U.S.-Russian Syria peace deal raises rebel doubts as fighting rages

Residents inspect a damaged site after airstrikes on a market in the rebel controlled city of Idlib September 10, 2016. REUTERS/Ammar Abdullah

The United States and Russia reached a breakthrough deal early on Saturday to try to restore peace in Syria, but air strikes hours later on a busy market place that killed and injured dozens added to rebels’ doubts that any ceasefire could hold.

The agreement, by the powers that back opposing sides in the five-year-old war, promises a nationwide truce from sundown on Monday, improved access for humanitarian aid and joint military targeting of hardline Islamist groups.

But hours after it was agreed, warplanes bombed a marketplace in rebel-held Idlib in northwestern Syria, killing at least 58 civilians, many children and women, according to rescue workers and the Britain-based Syrian Observatory for Human Rights. Locals said they believed the jets to be Russian.

Videos of footage on social media showed rescuers carrying the corpses of a charred child and other victims as other civil defense workers pulled mangled bodies from beneath rubble.

“The market was full of shoppers going to buy presents for their kids, they were all civilians,” said Salem Idlibi, a civil defense worker saying the market was unusually busy ahead of a major Muslim feast on Monday.

Idlib province has endured escalating strikes by Russian planes in recent months, according to international aid workers and residents, destroying scores of hospitals, bakeries and other infrastructure across rebel-held territory.

Aleppo was also hit from the air and fighting continued on the ground on Saturday. The army attacked rebel-held areas, both sides said, pushing to maximize gains before the ceasefire deadline.

Thirty people were killed by barrel bombs dropped by army helicopters on the besieged rebel-held east of the city, and jets, either Syrian or Russian, bombed rebel-held towns along important insurgent supply routes.

Insurgents said they were planning a counter-offensive.

“The fighting is flaring on all the fronts of southern Aleppo,” rebel spokesman Captain Abdul Salam Abdul Razak said.

Razak, of the Nour al-Din al Zinki Brigades, part of the Free Syrian Army (FSA) which is backed by the West, said they were studying the peace deal but feared it merely gave the Syrian army a chance to gather forces and pour more Iranian-backed militias into Aleppo.

Residents inspect a damaged site after airstrikes on a market in the rebel controlled city of Idlib September 10, 2016. REUTERS/Ammar Abdullah

APPROVAL

President Bashar al Assad’s government made no comment on the peace deal, but Syrian state media quoted what it called private sources as saying the government had given its approval.

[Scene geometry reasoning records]
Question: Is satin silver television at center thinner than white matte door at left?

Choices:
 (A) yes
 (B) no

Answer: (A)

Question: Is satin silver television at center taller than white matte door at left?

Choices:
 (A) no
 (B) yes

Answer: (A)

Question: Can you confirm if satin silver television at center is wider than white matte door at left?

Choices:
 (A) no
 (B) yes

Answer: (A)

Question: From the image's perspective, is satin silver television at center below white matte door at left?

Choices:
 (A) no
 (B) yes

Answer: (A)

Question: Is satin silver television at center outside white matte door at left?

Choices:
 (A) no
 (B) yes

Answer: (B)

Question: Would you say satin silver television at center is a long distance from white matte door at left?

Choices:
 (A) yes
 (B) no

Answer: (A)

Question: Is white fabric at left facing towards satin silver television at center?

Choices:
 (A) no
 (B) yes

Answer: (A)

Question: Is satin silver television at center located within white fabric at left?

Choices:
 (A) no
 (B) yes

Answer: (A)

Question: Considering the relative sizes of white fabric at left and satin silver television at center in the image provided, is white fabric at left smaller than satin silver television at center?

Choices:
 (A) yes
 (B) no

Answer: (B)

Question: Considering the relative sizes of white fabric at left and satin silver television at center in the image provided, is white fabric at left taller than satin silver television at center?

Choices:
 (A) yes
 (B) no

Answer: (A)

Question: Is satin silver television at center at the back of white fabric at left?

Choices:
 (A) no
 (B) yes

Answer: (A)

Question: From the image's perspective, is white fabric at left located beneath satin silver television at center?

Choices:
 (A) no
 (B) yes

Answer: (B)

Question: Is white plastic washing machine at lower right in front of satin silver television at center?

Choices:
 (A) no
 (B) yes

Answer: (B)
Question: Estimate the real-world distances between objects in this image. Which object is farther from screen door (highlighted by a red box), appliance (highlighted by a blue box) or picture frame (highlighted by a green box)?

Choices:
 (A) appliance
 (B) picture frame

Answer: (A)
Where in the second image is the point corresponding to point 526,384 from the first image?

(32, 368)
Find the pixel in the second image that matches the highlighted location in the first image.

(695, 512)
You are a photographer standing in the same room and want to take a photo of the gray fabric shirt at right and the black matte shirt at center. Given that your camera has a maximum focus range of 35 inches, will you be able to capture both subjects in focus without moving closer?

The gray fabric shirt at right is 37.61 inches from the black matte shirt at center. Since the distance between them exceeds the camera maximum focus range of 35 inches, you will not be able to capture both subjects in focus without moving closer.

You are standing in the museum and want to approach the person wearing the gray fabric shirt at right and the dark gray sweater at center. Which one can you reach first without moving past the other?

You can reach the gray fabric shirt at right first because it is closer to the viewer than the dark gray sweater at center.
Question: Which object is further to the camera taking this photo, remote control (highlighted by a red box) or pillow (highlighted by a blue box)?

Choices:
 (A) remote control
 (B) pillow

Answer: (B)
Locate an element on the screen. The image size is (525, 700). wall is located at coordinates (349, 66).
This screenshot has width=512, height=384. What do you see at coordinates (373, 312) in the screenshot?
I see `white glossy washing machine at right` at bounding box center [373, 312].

## AIM OF THE EXERCISE
Continue the news article about the U.S.-Russian Syria peace deal from its last sentence. The records have no connection to the text.

## REPLY
Syria’s mainstream political opposition, the Riyadh-based High Negotiations Committee (HNC), said it had not received a copy of the deal and would only react after consulting members.

A spokeswoman had earlier welcomed any deal that spared civilian lives but cast doubt on whether Moscow would be able to pressure Damascus to stop indiscriminate bombing.

In a sign of the multi-sided conflict, Israeli aircraft attacked a Syrian artillery post near the occupied Golan Heights on Saturday.

The Israeli military said it was retaliation for a shell fired from Syria that had landed inside the Israeli-controlled Golan Heights. Syrian state television accused Israel of seeking to help an offensive by hardline Islamist rebels.

A number of Islamist and FSA brigades earlier announced they had launched a battle in the province of Quneitra, which borders the Golan region, with the aim of opening a rebel corridor to the western suburbs of Damascus.

‘HALTING ALL ATTACKS’

U.S. Secretary of State John Kerry called on all sides to respect the deal, which was finally reached after several failed attempts over recent weeks.

“This requires halting all attacks, including aerial bombardments, and any attempts to gain additional territory at the expense of the parties to the cessation. It requires unimpeded and sustained humanitarian access to all of the besieged and hard-to-reach areas including Aleppo,” he said.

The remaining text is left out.